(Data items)
Content starts

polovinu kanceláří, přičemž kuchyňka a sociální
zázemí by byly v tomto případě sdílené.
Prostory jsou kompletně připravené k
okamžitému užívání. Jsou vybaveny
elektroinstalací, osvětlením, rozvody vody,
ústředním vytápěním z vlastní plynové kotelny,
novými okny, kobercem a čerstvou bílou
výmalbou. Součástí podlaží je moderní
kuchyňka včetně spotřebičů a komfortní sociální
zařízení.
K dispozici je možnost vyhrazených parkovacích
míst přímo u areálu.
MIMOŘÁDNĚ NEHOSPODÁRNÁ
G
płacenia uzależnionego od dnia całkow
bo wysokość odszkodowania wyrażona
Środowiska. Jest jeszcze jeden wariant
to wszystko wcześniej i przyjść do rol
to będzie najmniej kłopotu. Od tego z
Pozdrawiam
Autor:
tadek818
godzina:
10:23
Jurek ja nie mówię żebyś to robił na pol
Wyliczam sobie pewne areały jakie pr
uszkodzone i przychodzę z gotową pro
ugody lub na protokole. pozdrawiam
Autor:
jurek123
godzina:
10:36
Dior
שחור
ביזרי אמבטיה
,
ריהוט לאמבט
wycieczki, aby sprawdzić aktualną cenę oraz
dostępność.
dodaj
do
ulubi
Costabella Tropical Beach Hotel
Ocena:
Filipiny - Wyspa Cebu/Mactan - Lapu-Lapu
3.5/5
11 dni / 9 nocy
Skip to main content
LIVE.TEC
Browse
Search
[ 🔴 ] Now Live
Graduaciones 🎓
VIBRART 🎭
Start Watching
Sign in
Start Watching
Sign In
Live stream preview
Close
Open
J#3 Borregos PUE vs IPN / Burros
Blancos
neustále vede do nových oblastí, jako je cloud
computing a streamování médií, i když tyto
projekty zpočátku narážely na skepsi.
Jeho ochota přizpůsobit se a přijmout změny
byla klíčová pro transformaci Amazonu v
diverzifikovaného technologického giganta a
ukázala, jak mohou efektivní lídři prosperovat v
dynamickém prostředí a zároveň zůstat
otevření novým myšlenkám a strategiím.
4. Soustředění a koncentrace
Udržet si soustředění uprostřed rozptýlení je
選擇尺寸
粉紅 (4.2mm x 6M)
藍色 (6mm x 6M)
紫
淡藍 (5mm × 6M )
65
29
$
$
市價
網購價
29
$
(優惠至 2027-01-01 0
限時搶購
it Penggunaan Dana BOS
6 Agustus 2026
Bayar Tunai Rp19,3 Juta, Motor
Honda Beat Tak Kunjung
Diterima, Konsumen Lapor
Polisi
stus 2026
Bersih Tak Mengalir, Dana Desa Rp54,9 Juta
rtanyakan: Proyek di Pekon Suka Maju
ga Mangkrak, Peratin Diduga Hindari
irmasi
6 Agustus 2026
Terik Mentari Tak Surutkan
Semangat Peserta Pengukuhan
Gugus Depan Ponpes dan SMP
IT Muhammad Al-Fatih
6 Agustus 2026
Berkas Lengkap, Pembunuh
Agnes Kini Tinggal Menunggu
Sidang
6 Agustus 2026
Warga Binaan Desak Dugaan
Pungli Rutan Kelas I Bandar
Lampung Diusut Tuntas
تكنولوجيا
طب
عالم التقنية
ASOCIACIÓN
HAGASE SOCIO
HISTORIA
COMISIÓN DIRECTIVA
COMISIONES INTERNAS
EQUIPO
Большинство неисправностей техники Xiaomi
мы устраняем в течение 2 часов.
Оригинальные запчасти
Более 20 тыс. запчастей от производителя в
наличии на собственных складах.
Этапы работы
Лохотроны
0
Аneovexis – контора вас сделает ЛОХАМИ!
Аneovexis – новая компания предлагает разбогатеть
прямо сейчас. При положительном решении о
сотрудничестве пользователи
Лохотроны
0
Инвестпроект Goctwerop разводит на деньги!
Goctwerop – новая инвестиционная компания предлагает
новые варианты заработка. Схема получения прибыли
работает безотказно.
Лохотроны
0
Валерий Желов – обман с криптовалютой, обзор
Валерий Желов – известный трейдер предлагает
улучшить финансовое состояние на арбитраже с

Content ends

Return the lines of the entries unchanged, starting at the very first line and stopping after the line that contains "płacenia uzależnionego od dnia całkow".

RESPONSE:
polovinu kanceláří, přičemž kuchyňka a sociální
zázemí by byly v tomto případě sdílené.
Prostory jsou kompletně připravené k
okamžitému užívání. Jsou vybaveny
elektroinstalací, osvětlením, rozvody vody,
ústředním vytápěním z vlastní plynové kotelny,
novými okny, kobercem a čerstvou bílou
výmalbou. Součástí podlaží je moderní
kuchyňka včetně spotřebičů a komfortní sociální
zařízení.
K dispozici je možnost vyhrazených parkovacích
míst přímo u areálu.
MIMOŘÁDNĚ NEHOSPODÁRNÁ
G
płacenia uzależnionego od dnia całkow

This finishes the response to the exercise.